**Problem:**
Your output should consist of the lines from the first line of the records below through the one with "middle tip: (2256, 511)", exactly, minus the pictures.

┌─ Listed records

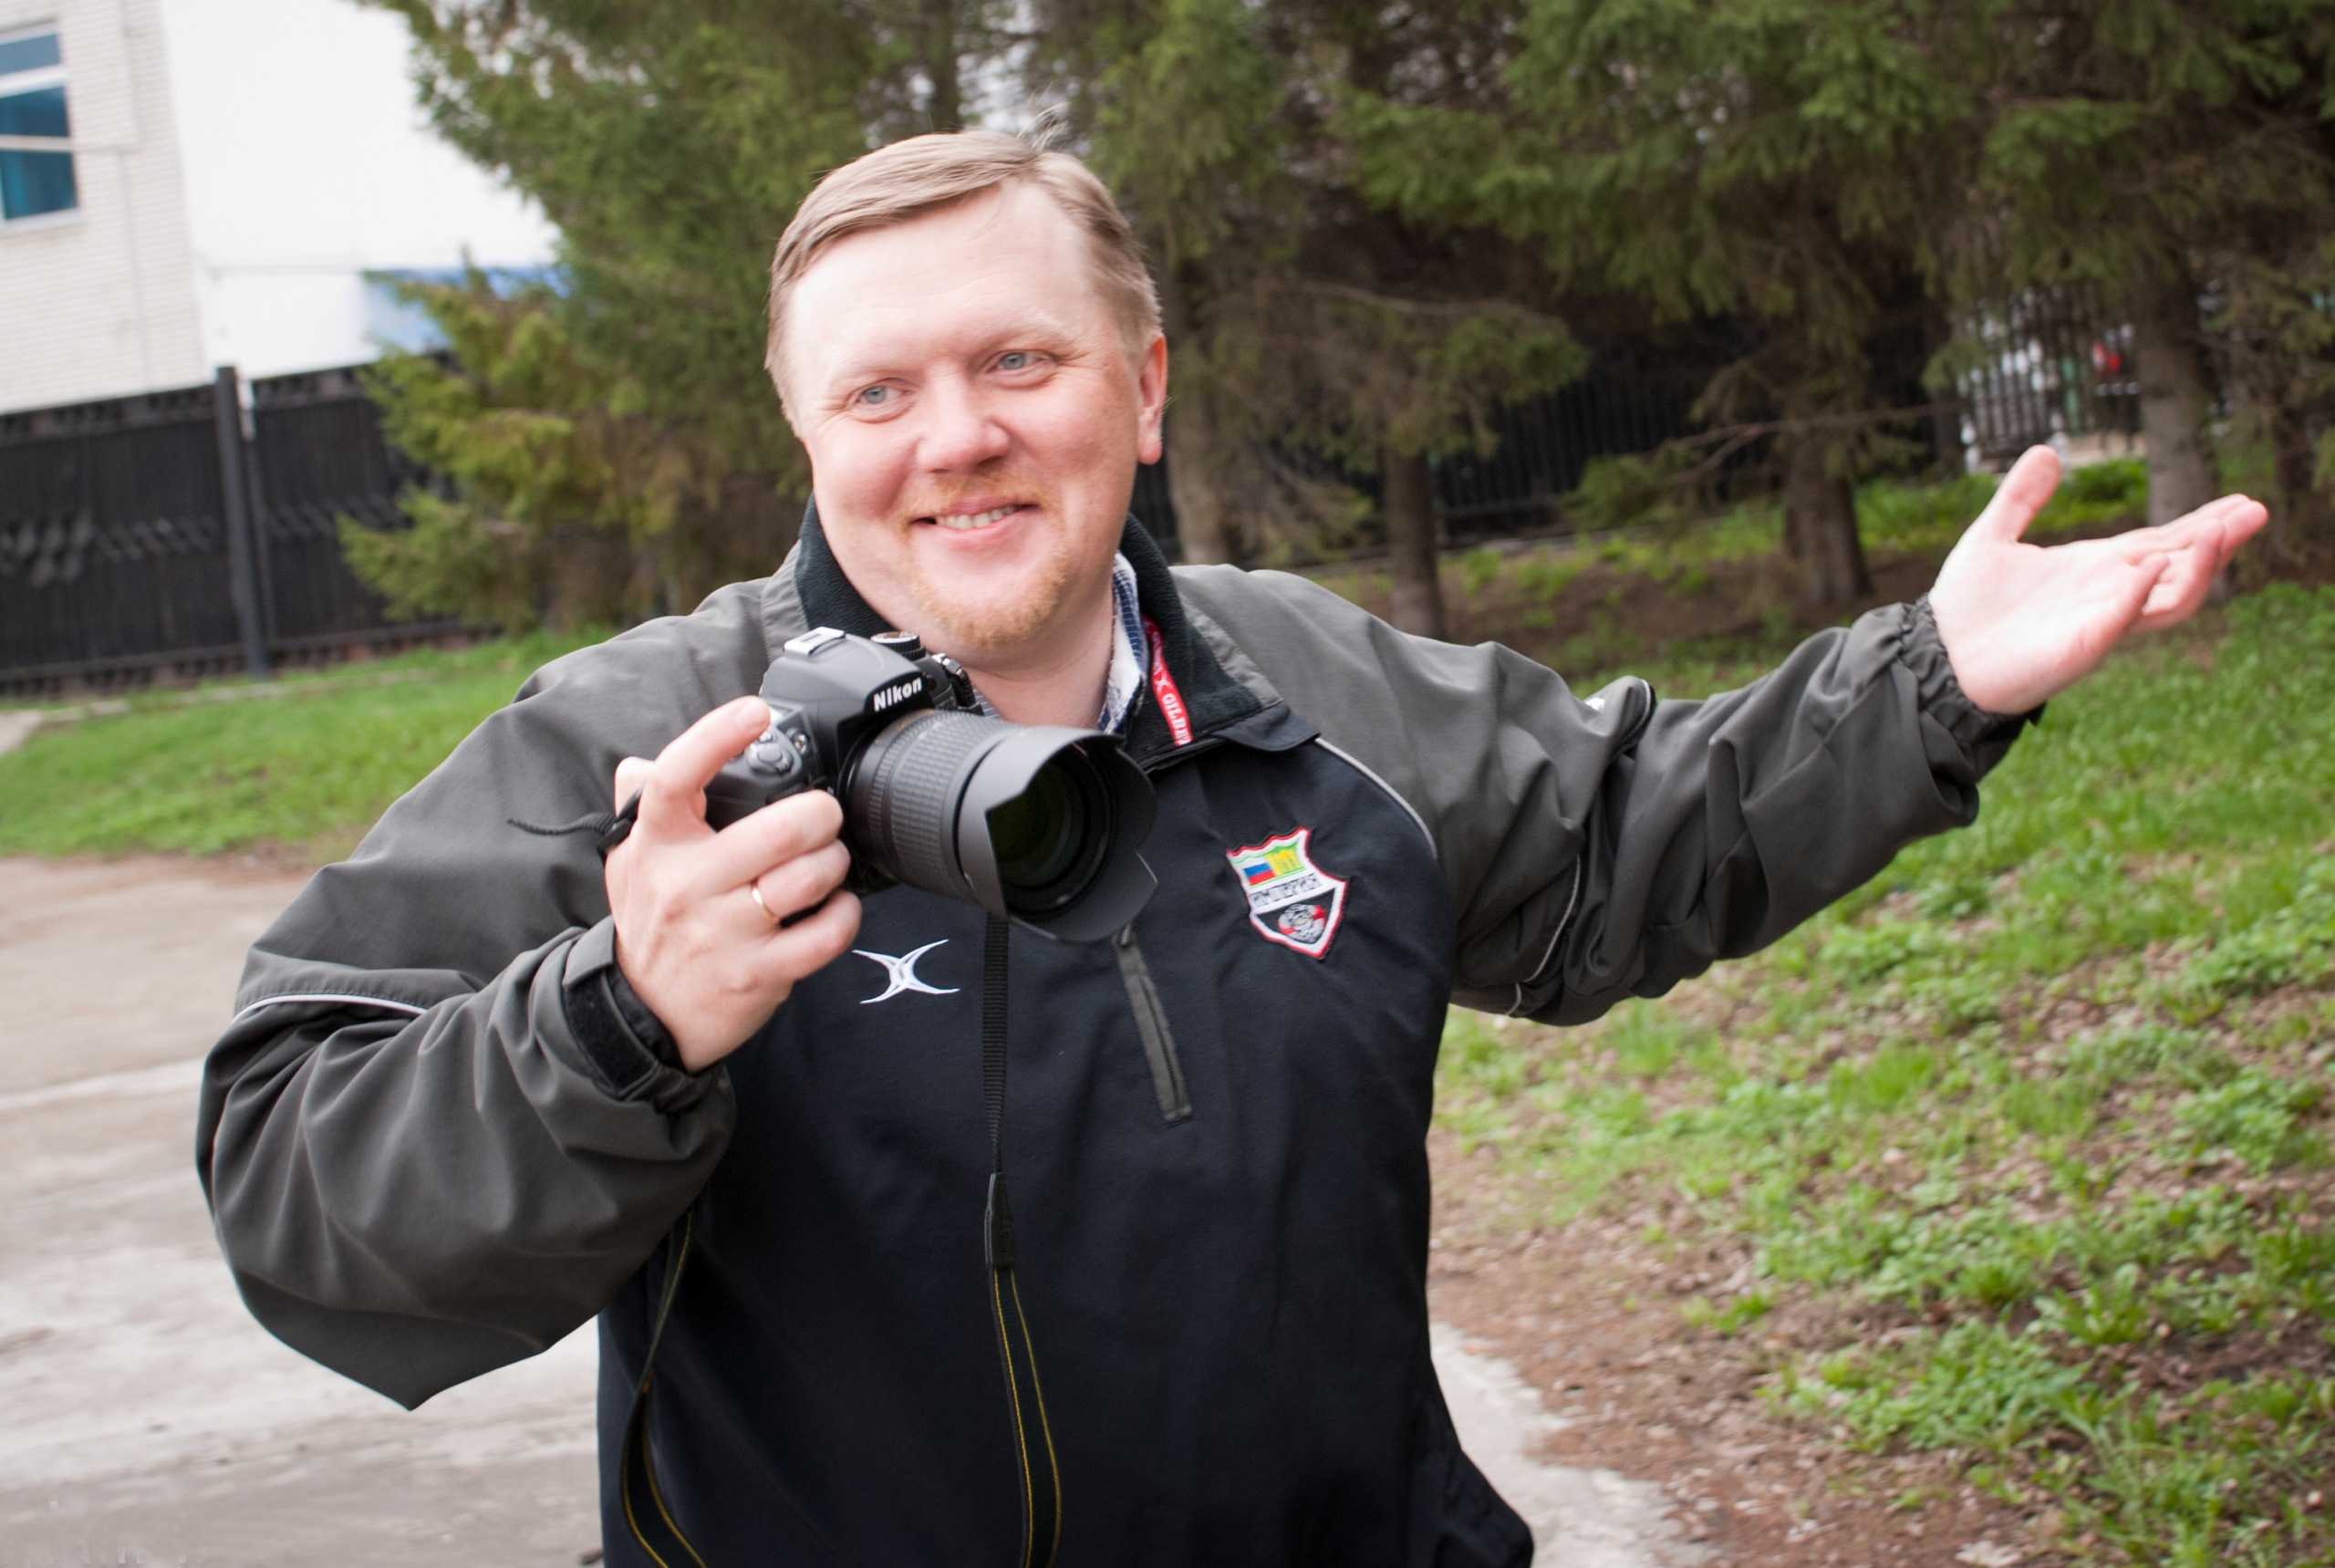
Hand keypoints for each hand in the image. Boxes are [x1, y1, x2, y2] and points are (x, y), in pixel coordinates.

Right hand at [603, 696, 860, 1069]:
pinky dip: (844, 915)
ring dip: (835, 862)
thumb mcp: (628, 863)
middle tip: (825, 815)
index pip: (674, 778)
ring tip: (829, 860)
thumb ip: (637, 809)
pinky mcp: (756, 975)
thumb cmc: (651, 924)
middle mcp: (686, 885)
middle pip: (776, 830)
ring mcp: (723, 933)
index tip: (754, 712)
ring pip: (807, 878)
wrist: (643, 1015)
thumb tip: (638, 762)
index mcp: (656, 845)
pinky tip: (836, 907)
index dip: (715, 737)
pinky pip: (824, 935)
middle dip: (820, 814)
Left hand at [1928, 446, 2267, 713]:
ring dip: (2199, 568)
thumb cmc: (1964, 608)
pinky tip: (2152, 566)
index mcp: (2093, 568)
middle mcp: (2106, 594)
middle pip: (2179, 567)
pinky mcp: (2081, 648)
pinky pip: (2121, 620)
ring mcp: (2099, 622)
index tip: (2240, 501)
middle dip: (2218, 541)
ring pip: (2170, 598)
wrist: (1935, 657)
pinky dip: (2139, 593)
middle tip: (2256, 511)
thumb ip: (2021, 498)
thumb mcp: (1992, 537)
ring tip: (2222, 533)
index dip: (2202, 523)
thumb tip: (2047, 451)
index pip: (2161, 542)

└─

**The answer:**
Hand keypoints for each hand in the image. Boxes are [x1, y1, x2, y2] and points are (x, y), in pixel coordinates.

Right hand at [603, 696, 860, 1069]:
pinky dip: (844, 915)
ring dip: (835, 862)
thumb mcp: (628, 863)
middle tip: (825, 815)
index pip: (674, 778)
ring tip: (829, 860)
thumb ip: (637, 809)
pinky mcp: (756, 975)
thumb cmc: (651, 924)
middle mcp: (686, 885)
middle pip: (776, 830)
ring mcp: (723, 933)
index tip: (754, 712)
ring pip: (807, 878)
wrist: (643, 1015)
thumb tip: (638, 762)
index mcp: (656, 845)
pinky tip: (836, 907)
index dip: (715, 737)
pinky pip: (824, 935)
middle dip: (820, 814)
Left hand at [1928, 446, 2267, 713]:
ring dip: (2199, 568)
thumb cmc: (1964, 608)
pinky tip: (2152, 566)
index mcp: (2093, 568)
middle mcp: (2106, 594)
middle pip: (2179, 567)
pinky mcp: (2081, 648)
pinky pip: (2121, 620)
ring mcp: (2099, 622)
index tip: (2240, 501)
middle dip: (2218, 541)
ring pip: (2170, 598)
wrist: (1935, 657)
pinky dip: (2139, 593)
middle tip: (2256, 511)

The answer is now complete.